In preschoolers and schoolchildren, a decrease in iron-containing protein in the blood is caused by:
- unbalanced diet (about 5% of iron is excreted from the body with feces, respectively, 5% should also be restored with food);
- puberty (in particular, the onset of menstrual blood loss in girls);
- frequent nosebleeds.
If the child’s anemia is not corrected in time, it can lead to:
- mental and mental retardation;
- heart disease;
- pathologies of the respiratory system;
- disorders of the nervous system;
- intense dizziness.
How to increase the level of iron protein?
In order to increase the level of hemoglobin, it is necessary to conduct a thorough diagnosis and identify the causes of its decline. But, even directing efforts to eliminate the root cause, you still need to parallel the lack of iron. For this correctional therapy goes in the following directions:
- medication (as a rule, it is quite a long course of treatment);
- the use of products containing iron and folic acid (with an emphasis on beef, calf liver, legumes, dogrose, etc.);
- observance of the daily routine (with a mandatory 8-hour, and for children - a 10-hour sleep and walks in the fresh air for at least 2 hours daily).

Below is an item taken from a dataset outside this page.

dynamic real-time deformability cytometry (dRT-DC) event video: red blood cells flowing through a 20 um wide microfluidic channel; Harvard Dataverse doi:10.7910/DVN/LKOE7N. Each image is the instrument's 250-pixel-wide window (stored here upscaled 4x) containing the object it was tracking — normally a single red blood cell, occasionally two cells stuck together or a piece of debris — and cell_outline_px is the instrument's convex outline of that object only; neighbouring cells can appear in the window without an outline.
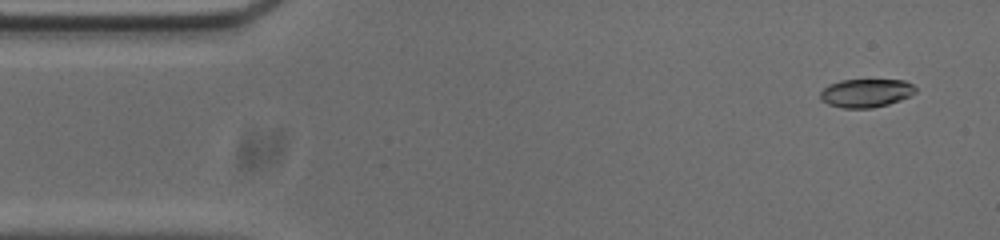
{"species": "common noctule bat (a hibernating species)", "species_latin": "Nyctalus noctula", "temperature_condition": "cold", "stored_images_in_passage": 54, "camera_frame_rate_fps": 3000, "um_per_image_px": 0.085, "animal": {"sex": "male", "body_mass_g": 20.0, "forearm_length_mm": 53.3}, "frame": {"image": 1, "passage_image": 3, "time_ms": 0.667, "image_size_px": [1000, 240], "cell_outline_px": [[916, 92], [900, 100], [888, 104], [872, 108], [844, 108], [828, 104], [820, 100], [820, 92], [828, 84], [840, 80], [904, 80], [912, 84], [916, 88]], "centroid_in_image_um": [73.58, 7.9], "position_along_channel_um": 11.4, "area_um2": 15.78}}
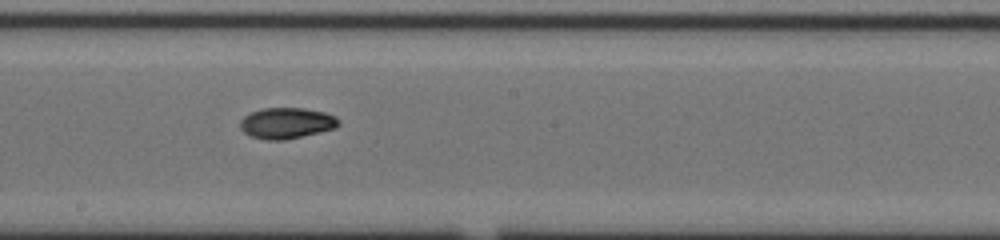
{"frame": {"image": 2, "passage_image": 28, "time_ms": 9.0, "image_size_px": [1000, 240], "cell_outline_px": [[340, 124], [336, 128], [320, 132], [284, 140], [268, 140], [248, 136], [240, 128], [240, 120], [244, 116], [260, 108], [304, 108], [324, 112], [336, 116], [340, 120]], "centroid_in_image_um": [24.36, 10.46], "position_along_channel_um": 223.8, "area_um2": 17.92}}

Pregnant and lactating women also need to be attentive to the results of blood tests, as any abnormalities in the mother’s body cause harm to the child.
Causes of low hemoglobin in both adults and children can have very serious consequences. Therefore, it is important to start treatment on time. But for this you should regularly take a complete blood count to make timely adjustments. This is especially true of children in whom a decrease in the level of iron-containing protein can lead to irreparable disruption of the brain.